─── INFORMATION GIVEN ───
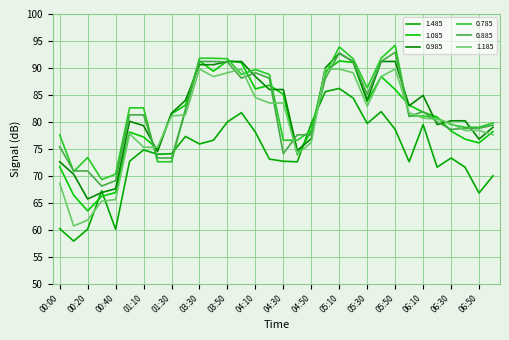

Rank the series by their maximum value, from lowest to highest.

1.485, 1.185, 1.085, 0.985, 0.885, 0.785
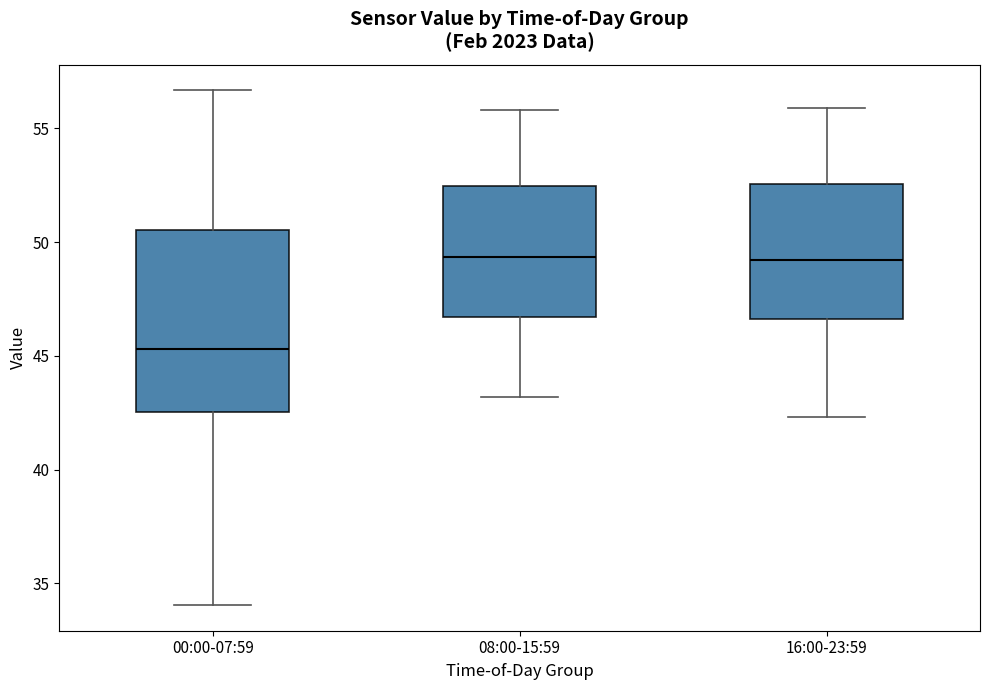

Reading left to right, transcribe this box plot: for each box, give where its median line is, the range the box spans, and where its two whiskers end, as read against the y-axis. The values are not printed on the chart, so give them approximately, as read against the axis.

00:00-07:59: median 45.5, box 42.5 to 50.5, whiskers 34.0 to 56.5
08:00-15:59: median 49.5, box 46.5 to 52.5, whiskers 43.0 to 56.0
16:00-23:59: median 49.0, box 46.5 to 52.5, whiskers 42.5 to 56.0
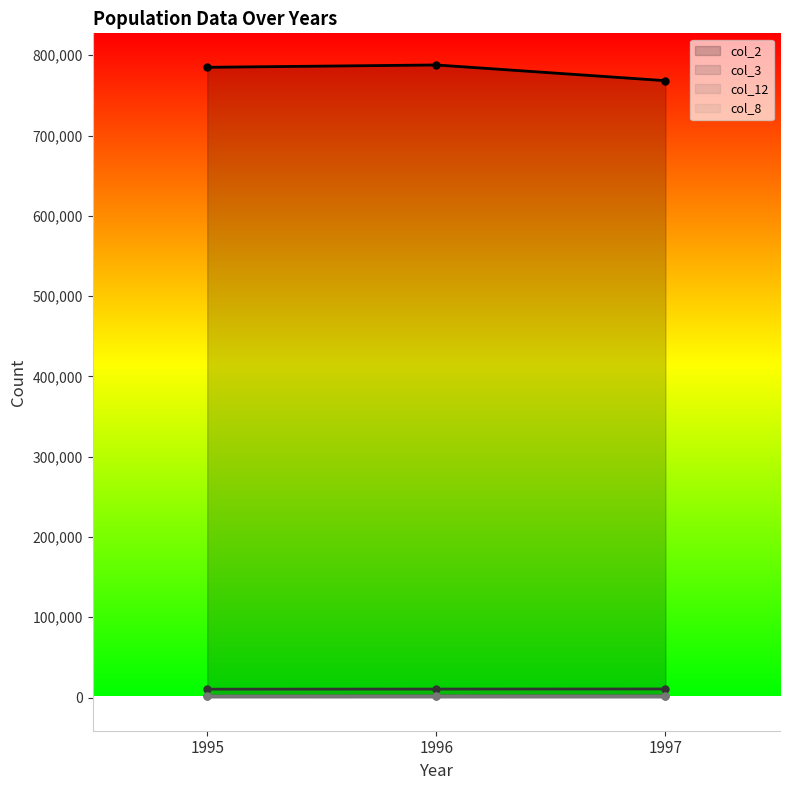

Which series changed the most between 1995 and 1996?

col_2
───
─── INFORMATION GIVEN ───
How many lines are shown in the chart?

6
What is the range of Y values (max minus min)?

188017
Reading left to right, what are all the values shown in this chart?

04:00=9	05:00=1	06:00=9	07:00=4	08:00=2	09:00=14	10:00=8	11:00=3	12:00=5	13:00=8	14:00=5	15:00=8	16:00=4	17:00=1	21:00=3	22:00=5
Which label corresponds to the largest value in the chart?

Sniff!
───
◆ **TASK DIRECTIONS**:
Count the lines in the records above that contain the word "Reading". Reply with the number only.

◆ **SOLUTION**:
2